2. A method as set forth in claim 1 in which said necking die includes at least three said relief grooves.

3. A method as set forth in claim 1 which includes engaging the sidewall of said can body with a series of at least 20 necking dies to progressively neck the sidewall of the can body.

4. A method as set forth in claim 1 in which each said relief groove has an arcuate inner surface with a radius of about 2-4 inches.

5. A method for forming a metal can body having a reduced diameter cylindrical portion and a generally frusto-conical transitional portion connecting said reduced diameter cylindrical portion to the sidewall of the can by die necking said can body in at least 20 stages to progressively reduce the diameter of an end portion of the can body comprising engaging the open end of the can body with a first die to reduce the diameter of an end portion of the can body, said die having a plurality of annular relief grooves in its inner surface and a cylindrical land between adjacent relief grooves, each of said grooves having a depth of about 0.004 to 0.006 inch and a width of about 0.220 to 0.380 inch.
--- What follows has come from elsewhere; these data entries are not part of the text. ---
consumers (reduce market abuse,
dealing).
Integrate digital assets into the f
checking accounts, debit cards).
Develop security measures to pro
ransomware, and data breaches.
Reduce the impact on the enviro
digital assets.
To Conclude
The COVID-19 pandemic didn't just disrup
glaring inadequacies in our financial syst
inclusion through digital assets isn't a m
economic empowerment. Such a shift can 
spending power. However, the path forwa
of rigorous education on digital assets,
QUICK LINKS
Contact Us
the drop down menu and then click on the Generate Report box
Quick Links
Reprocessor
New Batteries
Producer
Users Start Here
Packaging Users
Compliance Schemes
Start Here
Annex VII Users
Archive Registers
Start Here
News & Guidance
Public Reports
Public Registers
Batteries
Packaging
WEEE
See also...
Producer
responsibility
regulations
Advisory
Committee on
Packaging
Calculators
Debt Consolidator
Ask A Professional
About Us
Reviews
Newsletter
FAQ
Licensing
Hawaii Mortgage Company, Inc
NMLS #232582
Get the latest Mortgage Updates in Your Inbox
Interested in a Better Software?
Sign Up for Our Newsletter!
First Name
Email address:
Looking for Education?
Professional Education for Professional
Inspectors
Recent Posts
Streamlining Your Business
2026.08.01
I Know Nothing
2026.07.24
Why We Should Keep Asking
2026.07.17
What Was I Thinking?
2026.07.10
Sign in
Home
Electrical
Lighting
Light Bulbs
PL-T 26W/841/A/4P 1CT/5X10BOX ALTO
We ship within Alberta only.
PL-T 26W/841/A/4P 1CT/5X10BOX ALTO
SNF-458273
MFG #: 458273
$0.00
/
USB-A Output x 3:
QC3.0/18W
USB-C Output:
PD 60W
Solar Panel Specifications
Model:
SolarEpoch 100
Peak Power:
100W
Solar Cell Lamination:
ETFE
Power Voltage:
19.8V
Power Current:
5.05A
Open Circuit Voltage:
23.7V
6. A method as set forth in claim 5 in which said metal can body is a drawn and ironed can body made of a medium or hard temper aluminum alloy.

7. A method as set forth in claim 5 which includes about 27 die necking operations each of which employs a die having annular relief grooves in their inner surfaces.

8. A die for necking the side wall of a metal can body having a plurality of annular relief grooves in the inner surface of the die in which said relief grooves are about 0.004 to 0.006 inch deep and about 0.220 to 0.380 inch wide.

9. A die as set forth in claim 8 in which said grooves are about 0.004 inch deep and about 0.310 inch wide.

10. A die as set forth in claim 8 which includes a cylindrical land between adjacent grooves.

11. A die as set forth in claim 8 in which said land is about 0.10 to 0.30 inch wide.

12. A die as set forth in claim 8 which includes 3-5 relief grooves.

13. A die as set forth in claim 11 in which said land is about 0.19 inch wide.